**TASK OBJECTIVE**. Word for word, retype the first line of the records and every following line through the one containing "Let us perform".

**RECORD EXTRACTS**.
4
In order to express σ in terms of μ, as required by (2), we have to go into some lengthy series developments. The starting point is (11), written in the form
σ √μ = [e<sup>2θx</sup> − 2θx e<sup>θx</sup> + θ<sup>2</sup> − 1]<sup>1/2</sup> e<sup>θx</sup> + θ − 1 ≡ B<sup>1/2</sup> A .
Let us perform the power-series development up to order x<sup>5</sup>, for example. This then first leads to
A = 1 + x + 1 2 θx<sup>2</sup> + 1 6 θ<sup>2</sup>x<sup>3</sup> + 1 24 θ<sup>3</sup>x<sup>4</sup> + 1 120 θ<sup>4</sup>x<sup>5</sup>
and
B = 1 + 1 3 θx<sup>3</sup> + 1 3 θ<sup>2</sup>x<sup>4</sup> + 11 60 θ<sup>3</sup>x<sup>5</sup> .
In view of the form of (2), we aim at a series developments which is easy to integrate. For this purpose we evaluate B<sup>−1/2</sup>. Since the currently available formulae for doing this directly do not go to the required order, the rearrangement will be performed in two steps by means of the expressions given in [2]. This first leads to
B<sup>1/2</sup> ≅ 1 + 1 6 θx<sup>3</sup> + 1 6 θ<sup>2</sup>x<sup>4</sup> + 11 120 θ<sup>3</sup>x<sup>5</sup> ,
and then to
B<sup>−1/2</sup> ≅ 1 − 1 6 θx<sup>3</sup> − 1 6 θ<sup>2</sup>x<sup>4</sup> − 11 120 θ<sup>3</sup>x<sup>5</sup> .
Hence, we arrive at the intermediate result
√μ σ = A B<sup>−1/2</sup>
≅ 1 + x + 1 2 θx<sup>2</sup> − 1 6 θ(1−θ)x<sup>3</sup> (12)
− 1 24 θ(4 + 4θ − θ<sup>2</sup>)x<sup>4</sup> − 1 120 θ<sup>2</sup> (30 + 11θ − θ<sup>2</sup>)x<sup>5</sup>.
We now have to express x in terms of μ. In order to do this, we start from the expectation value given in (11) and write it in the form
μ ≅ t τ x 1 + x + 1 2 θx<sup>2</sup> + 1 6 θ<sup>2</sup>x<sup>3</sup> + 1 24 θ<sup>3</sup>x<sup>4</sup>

**EXERCISE ANSWER**.
4
In order to express σ in terms of μ, as required by (2), we have to go into some lengthy series developments. The starting point is (11), written in the form
σ √μ = [e<sup>2θx</sup> − 2θx e<sup>θx</sup> + θ<sup>2</sup> − 1]<sup>1/2</sup> e<sup>θx</sup> + θ − 1 ≡ B<sup>1/2</sup> A .
Let us perform the power-series development up to order x<sup>5</sup>, for example. This then first leads to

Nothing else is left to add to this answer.